Work instructions: Your task is to copy the lines of the data below from the line holding "Nike - 會員免運費" through the line holding "необходимо значительное ограничение", inclusive, exactly and with nothing added.

= Beginning of Section =

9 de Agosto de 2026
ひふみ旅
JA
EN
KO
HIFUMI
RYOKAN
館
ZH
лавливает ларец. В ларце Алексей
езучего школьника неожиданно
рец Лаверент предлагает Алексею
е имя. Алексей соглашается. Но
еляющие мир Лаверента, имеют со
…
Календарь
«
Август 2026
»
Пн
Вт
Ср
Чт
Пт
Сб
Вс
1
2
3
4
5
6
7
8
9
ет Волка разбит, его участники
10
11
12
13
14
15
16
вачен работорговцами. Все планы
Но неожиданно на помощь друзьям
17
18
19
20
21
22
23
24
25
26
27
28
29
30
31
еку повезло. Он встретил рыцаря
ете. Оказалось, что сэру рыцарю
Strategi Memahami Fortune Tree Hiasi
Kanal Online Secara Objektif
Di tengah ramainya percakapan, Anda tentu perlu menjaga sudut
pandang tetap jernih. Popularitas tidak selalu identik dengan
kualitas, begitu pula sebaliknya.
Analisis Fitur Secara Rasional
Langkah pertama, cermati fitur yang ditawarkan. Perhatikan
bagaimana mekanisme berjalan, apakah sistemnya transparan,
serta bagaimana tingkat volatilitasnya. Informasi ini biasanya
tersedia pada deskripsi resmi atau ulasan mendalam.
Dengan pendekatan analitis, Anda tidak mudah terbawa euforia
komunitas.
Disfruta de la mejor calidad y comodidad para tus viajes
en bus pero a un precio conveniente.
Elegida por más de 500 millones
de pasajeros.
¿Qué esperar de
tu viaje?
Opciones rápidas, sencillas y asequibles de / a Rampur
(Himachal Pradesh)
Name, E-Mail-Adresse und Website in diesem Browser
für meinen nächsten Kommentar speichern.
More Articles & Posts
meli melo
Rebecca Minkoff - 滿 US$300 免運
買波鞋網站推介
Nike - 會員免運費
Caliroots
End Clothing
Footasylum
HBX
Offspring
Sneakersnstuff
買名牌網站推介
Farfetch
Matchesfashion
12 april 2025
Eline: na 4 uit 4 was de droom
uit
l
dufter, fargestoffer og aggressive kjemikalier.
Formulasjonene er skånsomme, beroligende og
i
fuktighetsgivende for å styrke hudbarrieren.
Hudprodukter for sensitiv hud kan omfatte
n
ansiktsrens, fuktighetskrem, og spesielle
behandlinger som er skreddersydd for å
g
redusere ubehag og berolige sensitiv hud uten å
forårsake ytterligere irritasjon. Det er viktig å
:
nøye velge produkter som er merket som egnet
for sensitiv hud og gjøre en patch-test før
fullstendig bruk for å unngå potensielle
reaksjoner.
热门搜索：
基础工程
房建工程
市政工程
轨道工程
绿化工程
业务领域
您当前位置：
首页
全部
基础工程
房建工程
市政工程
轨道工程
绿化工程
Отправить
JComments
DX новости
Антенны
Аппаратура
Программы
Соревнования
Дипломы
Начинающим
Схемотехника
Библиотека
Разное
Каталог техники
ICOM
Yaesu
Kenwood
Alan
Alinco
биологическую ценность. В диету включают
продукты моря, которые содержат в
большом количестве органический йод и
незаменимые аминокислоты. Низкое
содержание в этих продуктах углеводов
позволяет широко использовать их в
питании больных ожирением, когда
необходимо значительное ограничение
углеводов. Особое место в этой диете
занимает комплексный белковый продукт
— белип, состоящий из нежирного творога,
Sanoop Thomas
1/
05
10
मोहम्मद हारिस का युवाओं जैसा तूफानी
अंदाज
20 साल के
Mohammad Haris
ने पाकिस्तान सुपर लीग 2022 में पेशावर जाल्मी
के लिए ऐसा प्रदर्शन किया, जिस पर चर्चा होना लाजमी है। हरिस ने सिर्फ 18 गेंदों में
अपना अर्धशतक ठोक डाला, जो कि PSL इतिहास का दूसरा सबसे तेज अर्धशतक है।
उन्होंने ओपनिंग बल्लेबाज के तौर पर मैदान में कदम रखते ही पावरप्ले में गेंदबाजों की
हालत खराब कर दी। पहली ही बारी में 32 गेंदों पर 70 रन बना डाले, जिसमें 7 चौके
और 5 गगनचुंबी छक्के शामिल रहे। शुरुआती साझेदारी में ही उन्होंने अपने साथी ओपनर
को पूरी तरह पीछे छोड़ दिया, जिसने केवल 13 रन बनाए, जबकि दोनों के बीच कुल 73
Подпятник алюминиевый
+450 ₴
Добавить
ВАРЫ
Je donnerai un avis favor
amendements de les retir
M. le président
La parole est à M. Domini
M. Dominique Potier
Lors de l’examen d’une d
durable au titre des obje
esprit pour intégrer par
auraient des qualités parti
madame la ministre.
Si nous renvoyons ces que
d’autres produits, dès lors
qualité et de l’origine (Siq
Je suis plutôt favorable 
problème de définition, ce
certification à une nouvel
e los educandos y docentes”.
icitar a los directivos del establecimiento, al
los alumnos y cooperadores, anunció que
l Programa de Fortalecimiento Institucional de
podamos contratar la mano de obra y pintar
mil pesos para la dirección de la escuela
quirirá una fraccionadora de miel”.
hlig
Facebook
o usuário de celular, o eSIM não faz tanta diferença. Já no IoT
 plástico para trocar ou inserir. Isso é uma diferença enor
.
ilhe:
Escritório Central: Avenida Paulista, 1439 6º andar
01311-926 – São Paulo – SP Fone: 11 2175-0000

= End of Section =

Output of the task:
Nike - 會員免運費
Caliroots
End Clothing
Footasylum
HBX
Offspring
Sneakersnstuff
買名牌網站推介
Farfetch
Matchesfashion
12 april 2025
Eline: na 4 uit 4 was de droom
uit
l
dufter, fargestoffer og aggressive kjemikalier.
Formulasjonene er skånsomme, beroligende og
i
fuktighetsgivende for å styrke hudbarrieren.
Hudprodukter for sensitiv hud kan omfatte
n
ansiktsrens, fuktighetskrem, og spesielle
behandlinger som er skreddersydd for å
g
redusere ubehag og berolige sensitiv hud uten å
forårsake ytterligere irritasjon. Det er viktig å
:
nøye velge produkter som er merket som egnet
for sensitiv hud og gjøre en patch-test før
fullstendig bruk for å unngå potensielle
reaksjoner.
热门搜索：
基础工程
房建工程
市政工程
轨道工程
绿化工程
业务领域
您当前位置：
首页
全部
基础工程
房建工程
市政工程
轨道工程
绿化工程
Отправить
JComments
DX новости
Антенны
Аппаратура
Программы
Соревнования
Дипломы
Начинающим
Схемотехника
Библиотека
Разное
Каталог техники
ICOM
Yaesu
Kenwood
Alan
Alinco
биологическую ценность. В диету включают
продукты моря, которые содержат в
большом количестве органический йод и
незаменимые аминокислоты. Низкое
содержание в этих продуктах углеводов
позволяет широко использовать их в
питании больных ожирением, когда
необходимо значительное ограничение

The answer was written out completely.